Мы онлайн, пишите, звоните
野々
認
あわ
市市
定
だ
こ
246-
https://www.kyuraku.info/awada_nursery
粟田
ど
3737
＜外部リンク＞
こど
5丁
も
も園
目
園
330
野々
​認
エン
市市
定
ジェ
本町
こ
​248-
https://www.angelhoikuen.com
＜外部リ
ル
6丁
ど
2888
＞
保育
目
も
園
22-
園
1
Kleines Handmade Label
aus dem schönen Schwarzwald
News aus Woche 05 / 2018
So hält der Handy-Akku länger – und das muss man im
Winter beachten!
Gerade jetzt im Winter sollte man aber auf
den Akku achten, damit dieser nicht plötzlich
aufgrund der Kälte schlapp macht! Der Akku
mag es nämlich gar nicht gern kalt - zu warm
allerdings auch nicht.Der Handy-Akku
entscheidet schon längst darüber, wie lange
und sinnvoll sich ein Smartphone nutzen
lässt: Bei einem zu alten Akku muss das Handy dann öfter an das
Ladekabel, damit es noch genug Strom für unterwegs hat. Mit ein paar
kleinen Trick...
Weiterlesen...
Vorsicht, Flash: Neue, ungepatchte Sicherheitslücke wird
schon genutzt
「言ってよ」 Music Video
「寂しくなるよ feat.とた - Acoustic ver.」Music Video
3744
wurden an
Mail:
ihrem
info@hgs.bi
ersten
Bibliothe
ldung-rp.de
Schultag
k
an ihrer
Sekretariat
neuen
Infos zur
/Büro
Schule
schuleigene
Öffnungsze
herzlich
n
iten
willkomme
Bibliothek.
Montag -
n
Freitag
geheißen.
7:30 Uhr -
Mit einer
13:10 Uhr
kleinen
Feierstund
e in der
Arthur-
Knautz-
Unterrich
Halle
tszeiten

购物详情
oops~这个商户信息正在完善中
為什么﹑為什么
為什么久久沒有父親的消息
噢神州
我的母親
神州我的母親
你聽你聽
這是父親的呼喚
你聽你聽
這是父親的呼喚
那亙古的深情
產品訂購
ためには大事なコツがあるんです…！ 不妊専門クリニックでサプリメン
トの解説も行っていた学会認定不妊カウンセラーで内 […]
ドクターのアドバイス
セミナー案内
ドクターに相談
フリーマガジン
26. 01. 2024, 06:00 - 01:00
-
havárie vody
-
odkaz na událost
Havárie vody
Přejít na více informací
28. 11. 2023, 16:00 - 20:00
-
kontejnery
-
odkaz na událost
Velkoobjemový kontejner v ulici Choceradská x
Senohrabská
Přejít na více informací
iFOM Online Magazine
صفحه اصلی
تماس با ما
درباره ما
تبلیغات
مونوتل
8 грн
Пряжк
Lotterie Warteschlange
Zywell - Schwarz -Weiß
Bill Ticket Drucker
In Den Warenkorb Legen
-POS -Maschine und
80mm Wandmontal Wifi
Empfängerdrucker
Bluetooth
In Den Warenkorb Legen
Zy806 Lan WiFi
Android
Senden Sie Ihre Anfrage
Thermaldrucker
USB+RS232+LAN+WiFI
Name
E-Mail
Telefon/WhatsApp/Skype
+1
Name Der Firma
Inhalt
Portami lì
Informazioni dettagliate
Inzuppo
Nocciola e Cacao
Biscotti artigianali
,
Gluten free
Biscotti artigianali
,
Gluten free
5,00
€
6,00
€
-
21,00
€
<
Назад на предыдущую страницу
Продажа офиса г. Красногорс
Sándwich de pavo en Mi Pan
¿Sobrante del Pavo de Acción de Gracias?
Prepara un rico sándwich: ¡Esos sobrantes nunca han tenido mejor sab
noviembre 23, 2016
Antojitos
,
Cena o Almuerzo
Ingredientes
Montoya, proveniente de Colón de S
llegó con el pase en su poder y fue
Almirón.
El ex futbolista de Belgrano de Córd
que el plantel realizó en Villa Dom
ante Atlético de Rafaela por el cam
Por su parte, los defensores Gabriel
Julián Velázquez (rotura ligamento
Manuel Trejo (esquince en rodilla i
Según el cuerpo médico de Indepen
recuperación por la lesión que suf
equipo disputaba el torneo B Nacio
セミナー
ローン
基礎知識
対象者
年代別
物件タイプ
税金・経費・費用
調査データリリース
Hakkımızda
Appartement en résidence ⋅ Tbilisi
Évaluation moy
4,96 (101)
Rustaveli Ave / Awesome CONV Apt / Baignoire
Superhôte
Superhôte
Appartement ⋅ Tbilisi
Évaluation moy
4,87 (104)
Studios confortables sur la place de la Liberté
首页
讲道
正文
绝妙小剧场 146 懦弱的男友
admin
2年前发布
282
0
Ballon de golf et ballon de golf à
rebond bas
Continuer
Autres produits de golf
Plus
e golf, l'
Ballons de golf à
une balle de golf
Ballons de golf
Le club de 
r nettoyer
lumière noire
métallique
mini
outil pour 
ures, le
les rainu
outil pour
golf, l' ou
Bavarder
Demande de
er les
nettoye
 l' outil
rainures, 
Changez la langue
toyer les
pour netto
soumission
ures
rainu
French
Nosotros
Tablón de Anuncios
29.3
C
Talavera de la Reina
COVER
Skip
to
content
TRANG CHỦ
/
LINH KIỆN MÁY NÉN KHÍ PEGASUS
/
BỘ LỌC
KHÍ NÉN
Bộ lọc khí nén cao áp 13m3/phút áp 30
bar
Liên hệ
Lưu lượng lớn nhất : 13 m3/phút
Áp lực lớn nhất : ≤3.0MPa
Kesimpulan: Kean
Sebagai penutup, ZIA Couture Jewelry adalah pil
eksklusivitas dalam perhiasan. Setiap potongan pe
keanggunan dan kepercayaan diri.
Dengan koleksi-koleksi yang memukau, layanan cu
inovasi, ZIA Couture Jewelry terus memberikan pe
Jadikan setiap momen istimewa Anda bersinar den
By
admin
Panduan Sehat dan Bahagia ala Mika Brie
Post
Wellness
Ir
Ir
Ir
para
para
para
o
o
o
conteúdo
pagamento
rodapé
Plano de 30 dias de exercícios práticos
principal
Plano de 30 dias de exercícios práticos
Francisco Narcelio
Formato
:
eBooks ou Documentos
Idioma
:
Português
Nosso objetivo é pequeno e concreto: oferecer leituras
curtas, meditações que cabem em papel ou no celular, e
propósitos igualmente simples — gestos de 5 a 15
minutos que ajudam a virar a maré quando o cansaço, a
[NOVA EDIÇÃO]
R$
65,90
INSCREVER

ABOUT THIS TASK
Copy every line of the records above, character for character.

RESPONSE BOX
Мы онлайн, пишите, звоните
野々
認
あわ
市市
定
だ
こ
246-
https://www.kyuraku.info/awada_nursery
粟田
ど
3737
＜外部リンク＞
こど
5丁
も
も園
目
園
330
野々
​認
エン
市市
定
ジェ
本町
こ
​248-
https://www.angelhoikuen.com
＜外部リ
ル
6丁
ど
2888
＞
保育
目
も
園
22-
園
1
Kleines Handmade Label
aus dem schönen Schwarzwald
News aus Woche 05 / 2018
So hält der Handy-Akku länger – und das muss man im
Winter beachten!
Gerade jetzt im Winter sollte man aber auf
den Akku achten, damit dieser nicht plötzlich
aufgrund der Kälte schlapp macht! Der Akku
mag es nämlich gar nicht gern kalt - zu warm
allerdings auch nicht.Der Handy-Akku
entscheidet schon längst darüber, wie lange
und sinnvoll sich ein Smartphone nutzen
lässt: Bei einem zu alten Akku muss das Handy dann öfter an das
Ladekabel, damit es noch genug Strom für unterwegs hat. Mit ein paar
kleinen Trick...
Weiterlesen...
Vorsicht, Flash: Neue, ungepatchte Sicherheitslücke wird
schon genutzt
「言ってよ」 Music Video
「寂しくなるよ feat.とた - Acoustic ver.」Music Video
3744
wurden an
Mail:
ihrem
info@hgs.bi
ersten
Bibliothe
ldung-rp.de
Schultag
k
an ihrer
Sekretariat
neuen
Infos zur
/Büro
Schule
schuleigene
Öffnungsze
herzlich
n
iten
willkomme
Bibliothek.
Montag -
n
Freitag
geheißen.
7:30 Uhr -
Mit einer
13:10 Uhr
kleinen
Feierstund
e in der
Arthur-
Knautz-
Unterrich
Halle
tszeiten

购物详情
oops~这个商户信息正在完善中
為什么﹑為什么
為什么久久沒有父親的消息
噢神州
我的母親
神州我的母親
你聽你聽
這是父親的呼喚
你聽你聽
這是父親的呼喚
那亙古的深情
產品訂購
ためには大事なコツがあるんです…！ 不妊専門クリニックでサプリメン
トの解説も行っていた学会認定不妊カウンセラーで内 […]
ドクターのアドバイス
セミナー案内
ドクターに相談
フリーマガジン
26. 01. 2024, 06:00 - 01:00
-
havárie vody
-
odkaz na událost
Havárie vody
Přejít na více informací
28. 11. 2023, 16:00 - 20:00
-
kontejnery
-
odkaz na událost
Velkoobjemový kontejner v ulici Choceradská x
Senohrabská
Přejít na více informací
iFOM Online Magazine
صفحه اصلی
تماس با ما
درباره ما
تبلیغات
مونوتل
8 грн
Пряжк
Lotterie Warteschlange
Zywell - Schwarz -Weiß
Bill Ticket Drucker
In Den Warenkorb Legen
-POS -Maschine und
80mm Wandmontal Wifi
Empfängerdrucker
Bluetooth
In Den Warenkorb Legen
Zy806 Lan WiFi
Android
Senden Sie Ihre Anfrage
Thermaldrucker
USB+RS232+LAN+WiFI
Name
E-Mail
Telefon/WhatsApp/Skype
+1
Name Der Firma
Inhalt
Portami lì
Informazioni dettagliate
Inzuppo
Nocciola e Cacao
Biscotti artigianali
,
Gluten free
Biscotti artigianali
,
Gluten free
5,00
€
6,00
€
-
21,00
€
<
Назад на предыдущую страницу
Продажа офиса г. Красногорс
Sándwich de pavo en Mi Pan
¿Sobrante del Pavo de Acción de Gracias?
Prepara un rico sándwich: ¡Esos sobrantes nunca han tenido mejor sab
noviembre 23, 2016
Antojitos
,
Cena o Almuerzo
Ingredientes
Montoya, proveniente de Colón de S
llegó con el pase en su poder y fue
Almirón.
El ex futbolista de Belgrano de Córd
que el plantel realizó en Villa Dom
ante Atlético de Rafaela por el cam
Por su parte, los defensores Gabriel
Julián Velázquez (rotura ligamento
Manuel Trejo (esquince en rodilla i
Según el cuerpo médico de Indepen
recuperación por la lesión que suf
equipo disputaba el torneo B Nacio
セミナー
ローン
基礎知識
対象者
年代別
物件タイプ
税金・経費・費用
調査データリリース
Hakkımızda
Appartement en résidence ⋅ Tbilisi
Évaluation moy
4,96 (101)
Rustaveli Ave / Awesome CONV Apt / Baignoire
Superhôte
Superhôte
Appartement ⋅ Tbilisi
Évaluation moy
4,87 (104)
Studios confortables sur la place de la Liberté
首页
讲道
正文
绝妙小剧场 146 懦弱的男友
admin
2年前发布
282
0
Ballon de golf et ballon de golf à
rebond bas
Continuer
Autres produits de golf
Plus
e golf, l'
Ballons de golf à
une balle de golf
Ballons de golf
Le club de 
r nettoyer
lumière noire
métallique
mini
outil pour 
ures, le
les rainu
outil pour
golf, l' ou
Bavarder
Demande de
er les
nettoye
 l' outil
rainures, 
Changez la langue
toyer les
pour netto
soumission
ures
rainu
French
Nosotros
Tablón de Anuncios
29.3
C
Talavera de la Reina
COVER
Skip
to
content
TRANG CHỦ
/
LINH KIỆN MÁY NÉN KHÍ PEGASUS
/
BỘ LỌC
KHÍ NÉN
Bộ lọc khí nén cao áp 13m3/phút áp 30
bar
Liên hệ
Lưu lượng lớn nhất : 13 m3/phút
Áp lực lớn nhất : ≤3.0MPa
Kesimpulan: Kean
Sebagai penutup, ZIA Couture Jewelry adalah pil
eksklusivitas dalam perhiasan. Setiap potongan pe
keanggunan dan kepercayaan diri.
Dengan koleksi-koleksi yang memukau, layanan cu
inovasi, ZIA Couture Jewelry terus memberikan pe
Jadikan setiap momen istimewa Anda bersinar den
By
admin
Panduan Sehat dan Bahagia ala Mika Brie
Post
Wellness
Ir
Ir
Ir
para
para
para
o
o
o
conteúdo
pagamento
rodapé
Plano de 30 dias de exercícios práticos
principal
Plano de 30 dias de exercícios práticos
Francisco Narcelio
Formato
:
eBooks ou Documentos
Idioma
:
Português
Nosso objetivo é pequeno e concreto: oferecer leituras
curtas, meditações que cabem em papel ou no celular, e
propósitos igualmente simples — gestos de 5 a 15
minutos que ajudam a virar a maré quando o cansaço, a
[NOVA EDIÇÃO]
R$
65,90
INSCREVER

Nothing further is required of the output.